__Given task A__
Please repeat word for word the passage of the interview about making films in The Sims, starting with "The latest in" and going on through "make your work?".
__Given task B__
From the interview about making films in The Sims, list every routine task the interviewer says Sims have to perform in The Sims 1.
__Given task C__
Resume the interview about making films in The Sims, carrying it on from its last sentence.

__Excerpt provided__
The latest in a series of interviews with artists who have a significant body of work that makes use of or responds to network culture and digital technologies.
Emma Hazen: You’re working on Hudson Valley Ruins (2016), your forthcoming machinima film produced in the life simulation game, The Sims. What prompted you to start using The Sims as a tool to make your work?
Jacky Connolly: I started using The Sims out of a desire to work in 3D before I had learned any modeling. After a decade-long hiatus from the game, I had a serendipitous experience as I unearthed a forgotten toolkit of customizable assets and building tools.
I played the first iteration of The Sims obsessively between 2000-2003, aged ten to thirteen. The Sims was my window onto an inaccessible realm, a fantasy theater for enacting my imagined late teen years and early adulthood–a world without school where you could drive, sleep at a man’s house, or try out his heart-shaped hot tub. I would frequently role play as older women that I wanted to emulate, an amalgamation of various movie and book characters and cool teens that I would see at high school. I envisioned adulthood as a world of intrigue and possibility, a release from the ensnarement of a middle school nightmare. Real life could only disappoint these optimistic projections.
Jacky Connolly, Hudson Valley Ruins Teaser: Afterschool (2016)
I am no longer enacting an imagined future, but reenacting the traumas of earlier life stages. In my scenes, the nightmares of childhood and the traumas of adolescence serve as an anteroom to hell. Anxious and foreboding nights spent in a suburban bedroom have shifted from being the context in which I was playing (as a preteen) to the subject of my film scenes. As an adult, I can now use this world for my own private film production. This is how the intrigue and possibility of the game lives on, in the sandbox world's potential for mastery through reenactment.
EH: We spoke about The Sims 1’s oppressively tedious structure—without cheats your Sims age, commute to work every single day, and have to perform routine tasks such as sleeping, eating, and cleaning. You are working in The Sims 3, where there is more freedom to input your own designs and reconfigure the game so that the season is permanently autumn or that your Sims don’t have to go to school or use the bathroom during a take. Even though The Sims 3 offers more flexibility, the enclosed suburban environment of the game seems to be central to your work. I was wondering if you could discuss how the environmental and structural limitations of The Sims are important for you, as opposed to the reality of an open virtual world such as Second Life?
JC: The game franchise demands that its participants to simulate the "rat race," earning Simoleons, remodeling their homes, and buying properties. More expensive items improve the Sims’ moods. There are hardly enough hours in the day for Sims to do anything in a leisurely way; they are perpetually struggling and dissatisfied. The intended game-play is worlds away from the utopic playground of Second Life. The Sims is closed off and hermetic, the player is a master of puppets in a virtual world local to their desktop. Sims neighborhoods are not uncanny landscapes with impossible architecture. Rooms have four walls and houses are built on a foundation, the setting is plastic and suburban. The familiar, imprisoning domestic interiors of this game engine are pertinent to the quiet terrors and awkward social encounters of my suburban-horror film scenes.

__Record extracts__
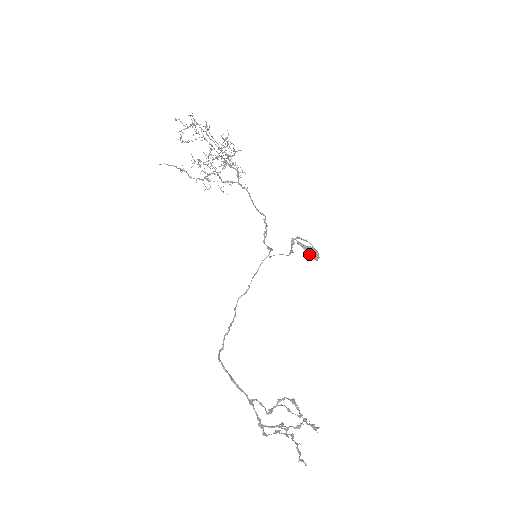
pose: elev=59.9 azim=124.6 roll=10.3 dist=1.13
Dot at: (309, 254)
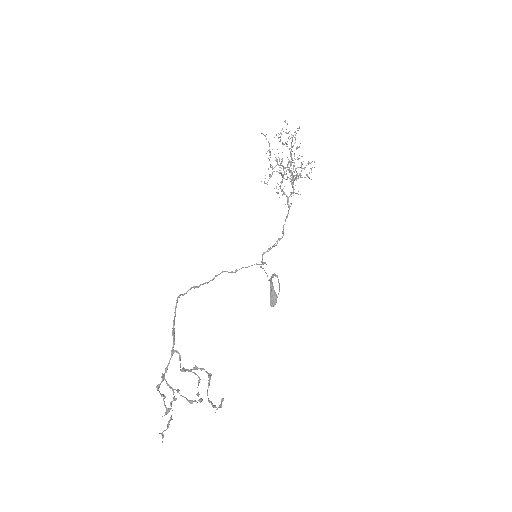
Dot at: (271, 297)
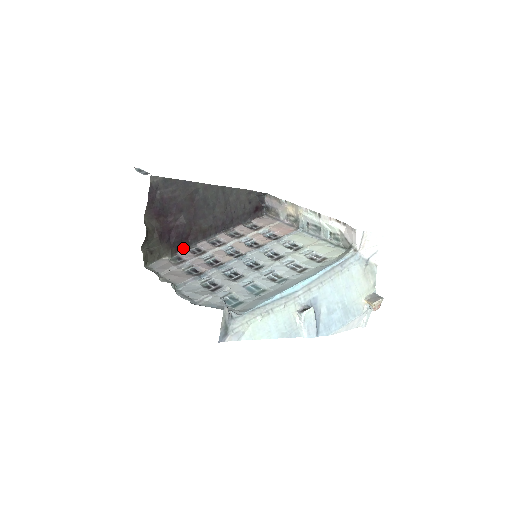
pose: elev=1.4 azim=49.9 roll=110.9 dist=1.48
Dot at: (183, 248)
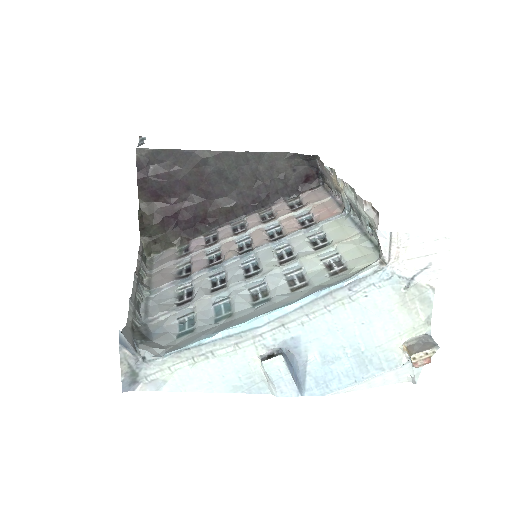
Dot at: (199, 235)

__Task response A__
The latest in a series of interviews with artists who have a significant body of work that makes use of or responds to network culture and digital technologies.
Emma Hazen: You’re working on Hudson Valley Ruins (2016), your forthcoming machinima film produced in the life simulation game, The Sims. What prompted you to start using The Sims as a tool to make your work?

__Task response B__
Sleeping, eating, and cleaning.

__Task response C__
The Sims 3 allows for cheat codes that override most of the game's built-in nuisances. One thing that cannot be "cheated" is the time of day. If I am shooting a scene during the golden hour and the sun goes down, I have to wait for another game day to pass to continue filming. I enjoy this constraint, as it heightens my own temporal disorientation. I spend thousands of hours sitting at my desktop, virtual hours melting into real hours of my life passing by.
Jacky Connolly, The Rosh Hashanah Room/The October Anteroom (from Basement Puzzles/Rune Rooms) (2014)
EH: The Sims is designed to include instances of unreality within its stereotypical suburban narrative; A genie can be summoned by cleaning the antique lamp and the Grim Reaper appears to take Sims on the edge of death. Your films seem to relate to this, interspersing the mundane with macabre and fantasy. In Hudson Valley Ruins, some of the architecture is based on abandoned resorts in the Hudson Valley Borscht Belt. You also mentioned, towards the end of the film, that he characters access another reality connected to your earlier vignettes from Basement Puzzles/Rune Rooms (2014) through a portal. I am interested in how you work with real historical and geographical elements and instances of the surreal, absurd, or supernatural, and how these different realms intersect within the world of The Sims.
JC: In the original version of The Sims, the supernatural and macabre elements were an afterthought, only introduced in later expansion packs for the game. The Sims: Makin’ Magic introduced a hole-in-the-ground portal to Magic Town, an autumnal neighborhood with circus folk, witches, faeries and magicians. Basement Puzzles/Rune Rooms and the Fawn’s Leap, NY videos definitely connect to this afterthought, the intrusion or re-insertion of fantasy and the supernatural into a more coherent environment. I am interested in portals in the psychoanalytic sense, moving to "another scene" or a virtual theater where fantasies are played out.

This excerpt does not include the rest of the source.